Labels can also be added to and modified on existing pods. Because the kubia-manual
pod was also created manually, let’s add the creation_method=manual label to it:

    kubectl label pod kubia-manual creation_method=manual

Now, let’s also change the env=prod label to env=debug on the kubia-manual-v2 pod,
to see how existing labels can be changed.

> NOTE You need to use the --overwrite option when changing existing labels.

    kubectl label po kubia-manual-v2 env=debug --overwrite

List the pods again to see the updated labels:
    
    kubectl get po -L creation_method,env

As you can see, attaching labels to resources is trivial, and so is changing them on
existing resources. It may not be evident right now, but this is an incredibly powerful
feature, as you’ll see in the next chapter. But first, let’s see what you can do with these
labels, in addition to displaying them when listing pods.

## Listing subsets of pods through label selectors

Attaching labels to resources so you can see the labels next to each resource when listing
them isn’t that interesting. But labels go hand in hand with label selectors. Label
selectors allow you to select a subset of pods tagged with certain labels and perform an
operation on those pods. A label selector is a criterion, which filters resources based
on whether they include a certain label with a certain value.
A label selector can select resources based on whether the resource
- Contains (or doesn’t contain) a label with a certain key
- Contains a label with a certain key and value
- Contains a label with a certain key, but with a value not equal to the one you
specify

### Listing pods using a label selector

Let’s use label selectors on the pods you’ve created so far. To see all pods you created
manually (you labeled them with creation_method=manual), do the following:

    kubectl get po -l creation_method=manual
    
To list all pods that include the env label, whatever its value is:

    kubectl get po -l env

And those that don’t have the env label:

    kubectl get po -l '!env'

> NOTE Make sure to use single quotes around !env, so the bash shell doesn’t
evaluate the exclamation mark.

## Using labels and selectors to constrain pod scheduling

All the pods you’ve created so far have been scheduled pretty much randomly across
your worker nodes. As I’ve mentioned in the previous chapter, this is the proper way
of working in a Kubernetes cluster. Because Kubernetes exposes all the nodes in the
cluster as a single, large deployment platform, it shouldn’t matter to you what node a
pod is scheduled to. Because each pod gets the exact amount of computational
resources it requests (CPU, memory, and so on) and its accessibility from other pods
isn’t at all affected by the node the pod is scheduled to, usually there shouldn’t be any
need for you to tell Kubernetes exactly where to schedule your pods.

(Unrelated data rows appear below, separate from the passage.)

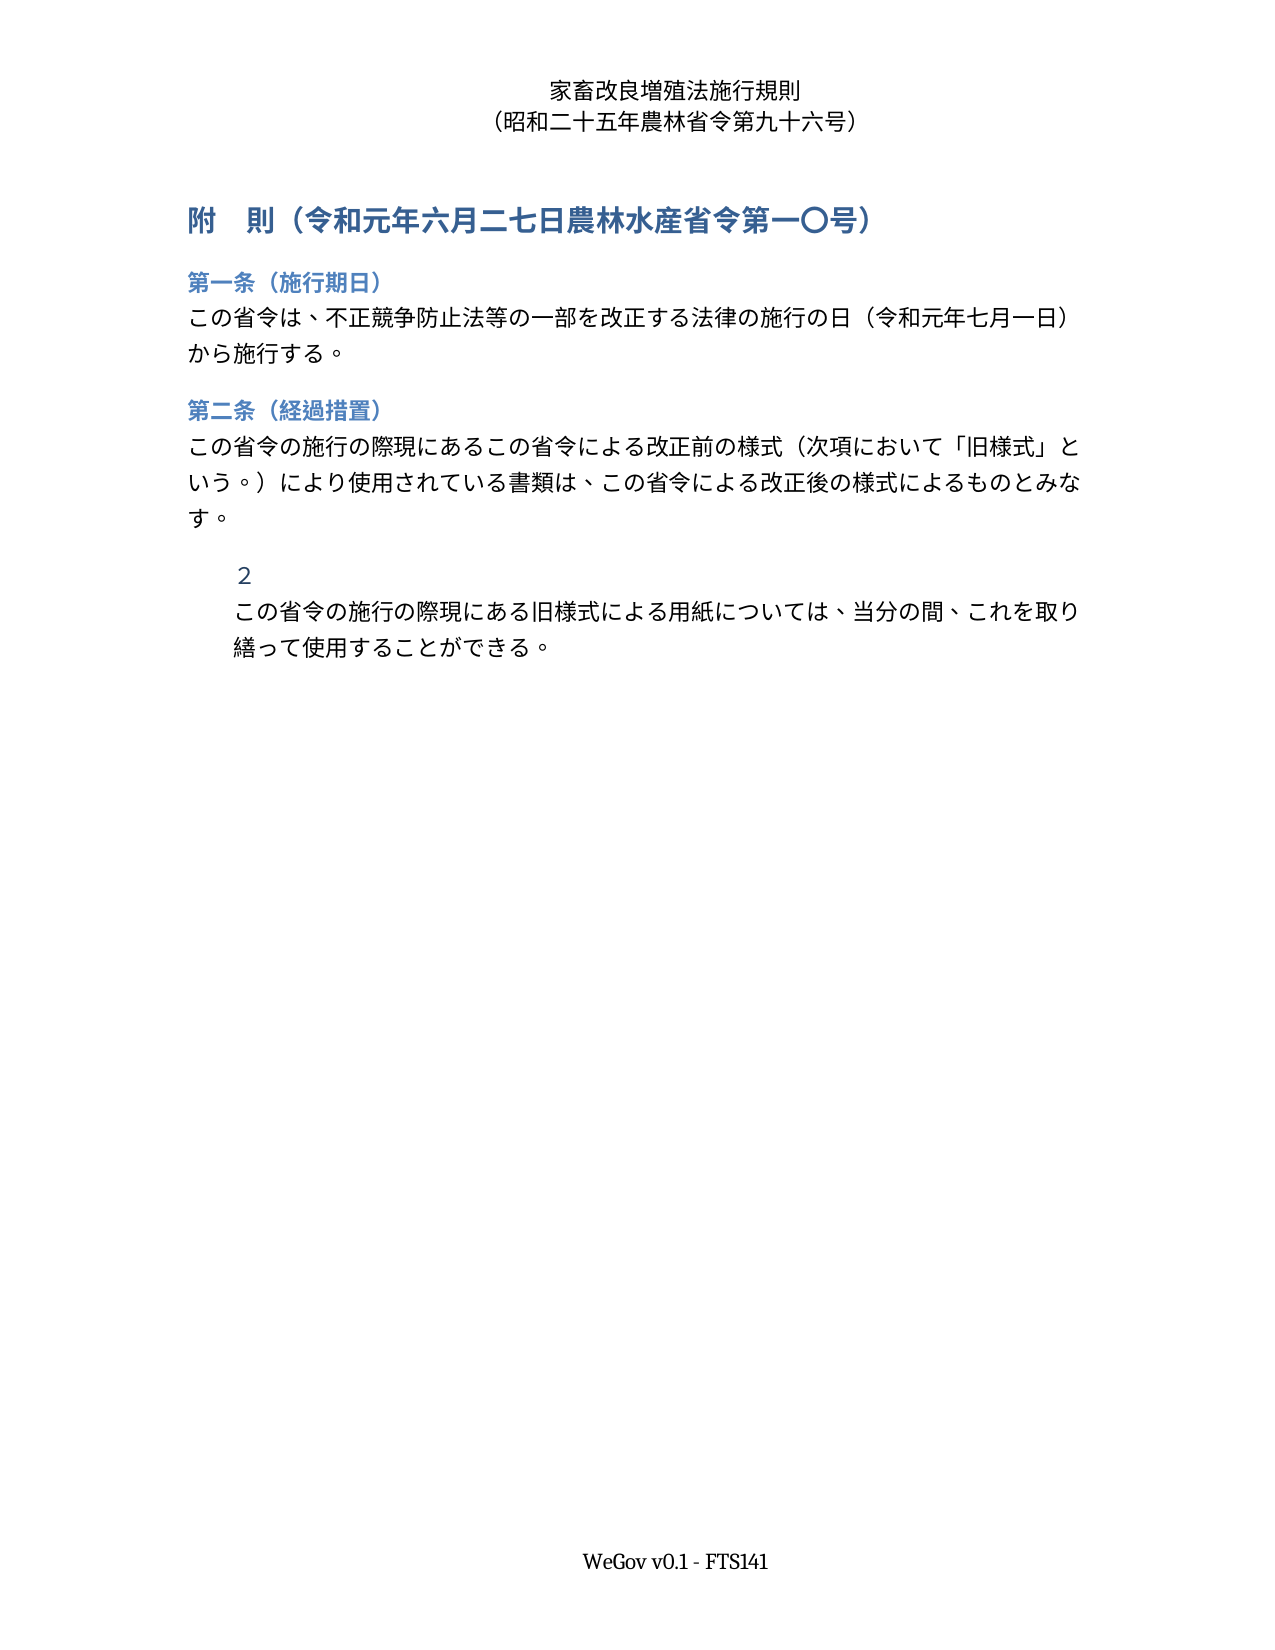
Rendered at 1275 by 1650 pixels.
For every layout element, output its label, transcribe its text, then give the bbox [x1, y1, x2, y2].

subtitle 第二条（経過措置） [187, 395, 1087, 426]
subtitle 第一条（施行期日） [187, 266, 1087, 298]
text この省令は、不正競争防止法等の一部を改正する法律の施行の日（令和元年七月一日）から施行する。 [187, 302, 1087, 369]
text この省令の施行の際現にある旧様式による用紙については、当分の間、これを取り繕って使用することができる。 [233, 596, 1087, 663]
subtitle 附 則（令和元年六月二七日農林水産省令第一〇号） [187, 200, 1087, 240]
text この省令の施行の際現にあるこの省令による改正前の様式（次項において「旧様式」という。）により使用されている書類は、この省令による改正後の様式によるものとみなす。 [187, 431, 1087, 534]
subtitle ２ [233, 560, 1087, 591]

Certain cases exist, however, where you’ll want to have at least a little say in where
a pod should be scheduled. A good example is when your hardware infrastructure
isn’t homogenous. If part of your worker nodes have spinning hard drives, whereas
others have SSDs, you may want to schedule certain pods to one group of nodes and
the rest to the other. Another example is when you need to schedule pods performing
intensive GPU-based computation only to nodes that provide the required GPU
acceleration.

You never want to say specifically what node a pod should be scheduled to, because
that would couple the application to the infrastructure, whereas the whole idea of
Kubernetes is hiding the actual infrastructure from the apps that run on it. But if you
want to have a say in where a pod should be scheduled, instead of specifying an exact
node, you should describe the node requirements and then let Kubernetes select a
node that matches those requirements. This can be done through node labels and
node label selectors.

### Scheduling to one specific node

Similarly, you could also schedule a pod to an exact node, because each node also has
a unique label with the key kubernetes.io/hostname and value set to the actual hostname
of the node. But setting the nodeSelector to a specific node by the hostname
label may lead to the pod being unschedulable if the node is offline. You shouldn’t
think in terms of individual nodes. Always think about logical groups of nodes that satisfy
certain criteria specified through label selectors.